During her time as a businesswoman and for the next twenty years, she served in various civic roles in Swansea, including membership of the organising committee of the National Eisteddfod held at Swansea in 1906, and as Chairman of the Hospital Board (during which time she raised funds for a new convalescent wing). She stood for election to the Council in 1906 and Swansea Harbour Board (neither were successful, the local press identifying her gender as her primary disability). A generous supporter of the militant Women's Freedom League from its early days in 1907, Dillwyn later served as President of the Swansea Branch of the constitutionalist NUWSS. She campaigned in support of dressmakers who went on strike in 1911, sharing a stage with trade unionist and future Labour MP and minister Margaret Bondfield (1873-1953) and Mary MacArthur (1880-1921) who was also a trade unionist and suffragist.

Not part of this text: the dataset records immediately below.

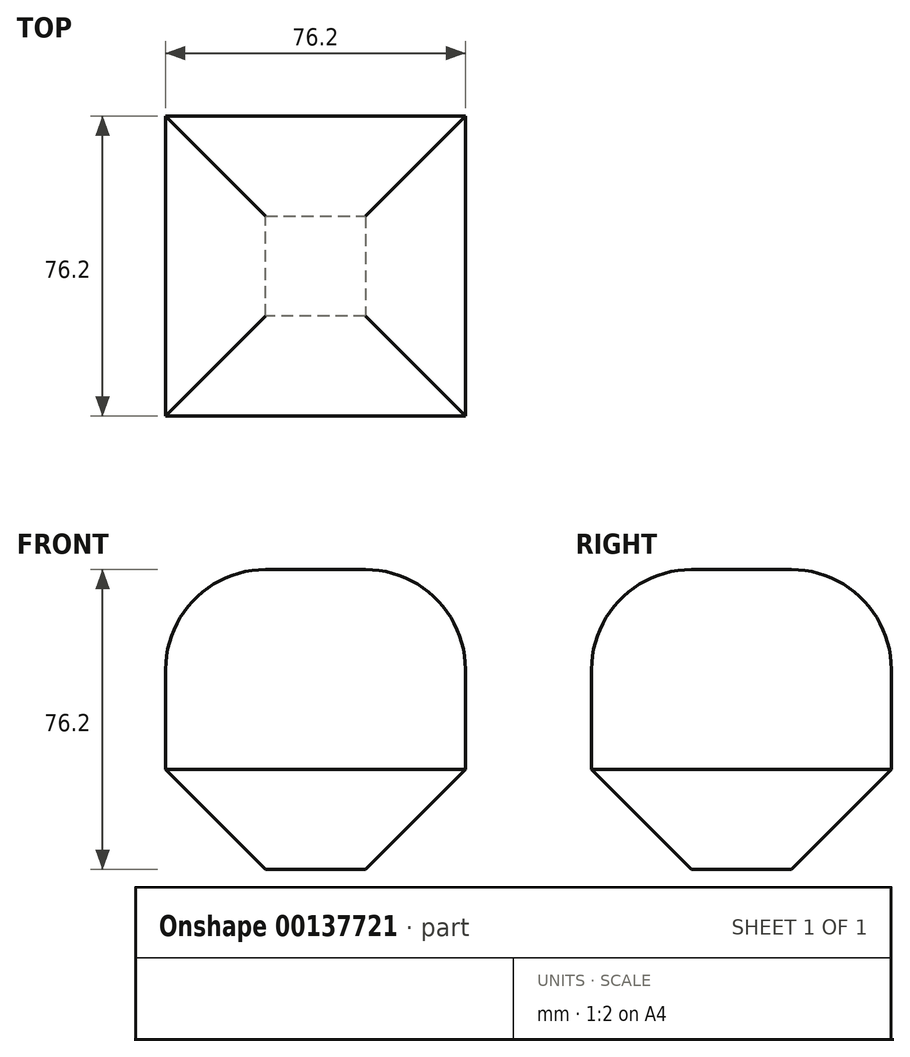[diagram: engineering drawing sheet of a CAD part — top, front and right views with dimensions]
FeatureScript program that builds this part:
annotation { "Feature Type Name" : "Feature", "Feature Type Description" : "" }
export const myFeature = defineFeature(function(context is Context, id is Id, definition is map)
    precondition{}
    {
        {
            var Q0;
            Q0=qCreatedBy(makeId("Front.planeOp"),FACE);
            var sketch = newSketch(context, id + "F0", { "sketchPlane" : qUnion([Q0])});
            skLineSegment(sketch, "E0.bottom", {"start": v(76.2, 76.2) * mm, "end": v(0, 76.2) * mm});
            skLineSegment(sketch, "E0.top", {"start": v(76.2, 0) * mm, "end": v(0, 0) * mm});
            skLineSegment(sketch, "E0.left", {"start": v(76.2, 76.2) * mm, "end": v(76.2, 0) * mm});
            skLineSegment(sketch, "E0.right", {"start": v(0, 76.2) * mm, "end": v(0, 0) * mm});
            skSolve(sketch);
        }
        {
            var Q0;
            Q0=makeQuery(id+"F0.imprint","IMPRINT",FACE,{"disambiguationData":[TD([[makeQuery(id+"F0.imprint","IMPRINT",EDGE,{"derivedFrom":sQuery(id+"F0.wireOp",EDGE,"E0.bottom")}),1.0]])]});
            extrude(context, id + "F1", {"entities" : qUnion([Q0]), "depth" : 76.2 * mm});
        }
        {
            var Q0;
            Q0=makeQuery(id+"F1.opExtrude","SWEPT_FACE",FACE,{"disambiguationData":[OSD([sQuery(id+"F0.wireOp",EDGE,"E0.top")])]});
            chamfer(context, id + "F2", {"entities" : qUnion([Q0]), "width" : 25.4 * mm, "tangentPropagation" : true});
        }
        {
            var Q0;
            Q0=makeQuery(id+"F1.opExtrude","SWEPT_FACE",FACE,{"disambiguationData":[OSD([sQuery(id+"F0.wireOp",EDGE,"E0.bottom")])]});
            fillet(context, id + "F3", {"entities" : qUnion([Q0]), "radius" : 25.4 * mm, "tangentPropagation" : true, "allowEdgeOverflow" : false});
        }
    });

Dillwyn remained active in Liberal politics into her eighties.
As a rare female industrialist, 'Miss Dillwyn' was the object of much public attention at the turn of the century. She was known for her unconventional clothing, which was practical, durable and 'mannish', as well as her formidable administrative skills and dedication to economy. Regularly appearing in the press, including a caricature in the popular Ally Sloper cartoon in 1904, from 1902 she was featured in a flurry of articles around the world. Noting her success in business, journalists marvelled at her habit of smoking 'a man's cigar'. Upon her death on 13 December 1935, her cigar - an emblem of her individuality, her refusal to conform and her success in a male-dominated world - and her Trilby hat featured prominently in obituaries from Wales to Australia. Amy Dillwyn was cremated and her ashes interred in the graveyard of St Paul's Church, Sketty.